Plain-text engineering files:
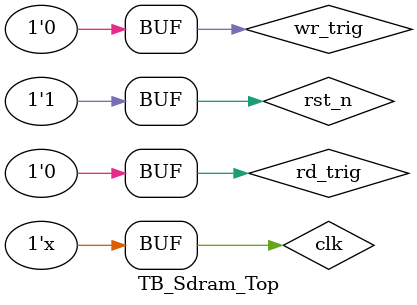
<source format=v>
`timescale      1ns/1ps

module TB_Sdram_Top;

reg         clk;
reg         rst_n;
reg         wr_trig;
reg         rd_trig;

//-------------------------------------------------------
//SDRAM signal
wire            sdram_clk;
wire            sdram_cke;
wire            sdram_cs_n;
wire            sdram_ras_n;
wire            sdram_cas_n;
wire            sdram_we_n;
wire    [1:0]   sdram_bank;
wire    [11:0]  sdram_addr;
wire    [15:0]  sdram_data;
wire    [1:0]   sdram_dqm;

Sdram_Top Sdram_Top_inst(
    .clk                    (clk),
    .rst_n                  (rst_n),
    .sdram_clk              (sdram_clk),
    .sdram_cke              (sdram_cke),
    .sdram_cs_n             (sdram_cs_n),
    .sdram_ras_n            (sdram_ras_n),
    .sdram_cas_n            (sdram_cas_n),
    .sdram_we_n             (sdram_we_n),
    .sdram_bank             (sdram_bank),
    .sdram_addr             (sdram_addr),
    .sdram_data             (sdram_data),
    .sdram_dqm              (sdram_dqm),
    .wr_trig                (wr_trig),
    .rd_trig                (rd_trig)
);
 
defparam    sdram_model_plus_inst.addr_bits = 12;
defparam    sdram_model_plus_inst.data_bits = 16;
defparam    sdram_model_plus_inst.col_bits  = 8;
defparam    sdram_model_plus_inst.mem_sizes = 1048576 - 1;   //1M
    

sdram_model_plus sdram_model_plus_inst(
    .Dq                     (sdram_data), 
    .Addr                   (sdram_addr), 
    .Ba                     (sdram_bank), 
    .Clk                    (sdram_clk),    
    .Cke                    (sdram_cke), 
    .Cs_n                   (sdram_cs_n), 
    .Ras_n                  (sdram_ras_n),
    .Cas_n                  (sdram_cas_n), 
    .We_n                   (sdram_we_n), 
    .Dqm                    (sdram_dqm),
    .Debug                  (1'b1)      //·ÂÕæÄ£ÐÍÔÚµ÷ÊÔÄ£Ê½ÏÂ°Ñdebug¶¨ÒåÎª1
);

initial begin
    clk  = 1'b1;
    rst_n = 1'b0;
    wr_trig = 1'b0;
    rd_trig = 1'b0;
    #100;
    rst_n = 1'b1;
    #215000
    wr_trig = 1'b1;
    #20
    wr_trig = 1'b0;
    #10000
    rd_trig = 1'b1;
    #20
    rd_trig = 1'b0;
end

always #10 clk = ~clk;

endmodule

</source>
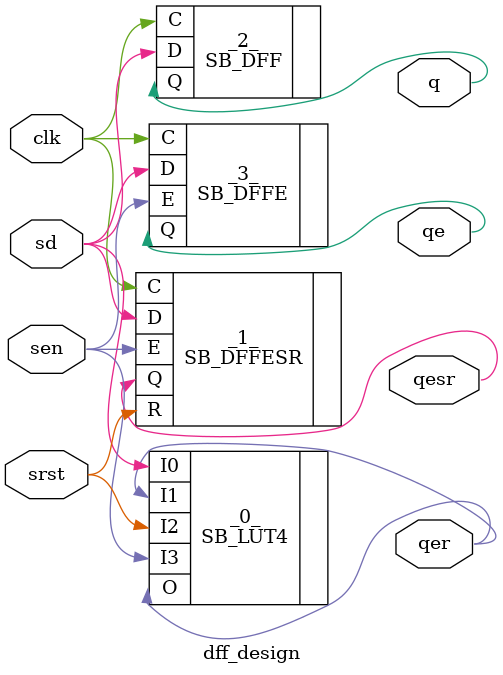
<source format=v>
/* Generated by Yosys 0.7 (git sha1 61f6811, gcc 6.2.0-11ubuntu1 -O2 -fdebug-prefix-map=/build/yosys-OIL3SR/yosys-0.7=. -fstack-protector-strong -fPIC -Os) */

(* top =  1  *)
(* src = "dff-variants.v:99" *)
module dff_design(sd, sen, srst, clk, q, qe, qer, qesr);
  (* src = "dff-variants.v:100" *)
  input clk;
  (* src = "dff-variants.v:101" *)
  output q;
  (* src = "dff-variants.v:101" *)
  output qe;
  (* src = "dff-variants.v:101" *)
  output qer;
  (* src = "dff-variants.v:101" *)
  output qesr;
  (* src = "dff-variants.v:100" *)
  input sd;
  (* src = "dff-variants.v:100" *)
  input sen;
  (* src = "dff-variants.v:100" *)
  input srst;
  (* src = "/usr/bin/../share/yosys/ice40/cells_map.v:51" *)
  SB_LUT4 #(
    .LUT_INIT(16'b0000101000001100)
  ) _0_ (
    .I0(sd),
    .I1(qer),
    .I2(srst),
    .I3(sen),
    .O(qer)
  );
  (* src = "dff-variants.v:41|/usr/bin/../share/yosys/ice40/cells_map.v:8" *)
  SB_DFFESR _1_ (
    .C(clk),
    .D(sd),
    .E(sen),
    .Q(qesr),
    .R(srst)
  );
  (* src = "dff-variants.v:8|/usr/bin/../share/yosys/ice40/cells_map.v:2" *)
  SB_DFF _2_ (
    .C(clk),
    .D(sd),
    .Q(q)
  );
  (* src = "dff-variants.v:17|/usr/bin/../share/yosys/ice40/cells_map.v:8" *)
  SB_DFFE _3_ (
    .C(clk),
    .D(sd),
    .E(sen),
    .Q(qe)
  );
endmodule

</source>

[PROBLEM TO SOLVE] Wherever the word "share" occurs in the data, copy that whole line.

[RESULT]
  (* src = "/usr/bin/../share/yosys/ice40/cells_map.v:51" *)
  (* src = "dff-variants.v:41|/usr/bin/../share/yosys/ice40/cells_map.v:8" *)
  (* src = "dff-variants.v:8|/usr/bin/../share/yosys/ice40/cells_map.v:2" *)
  (* src = "dff-variants.v:17|/usr/bin/../share/yosys/ice40/cells_map.v:8" *)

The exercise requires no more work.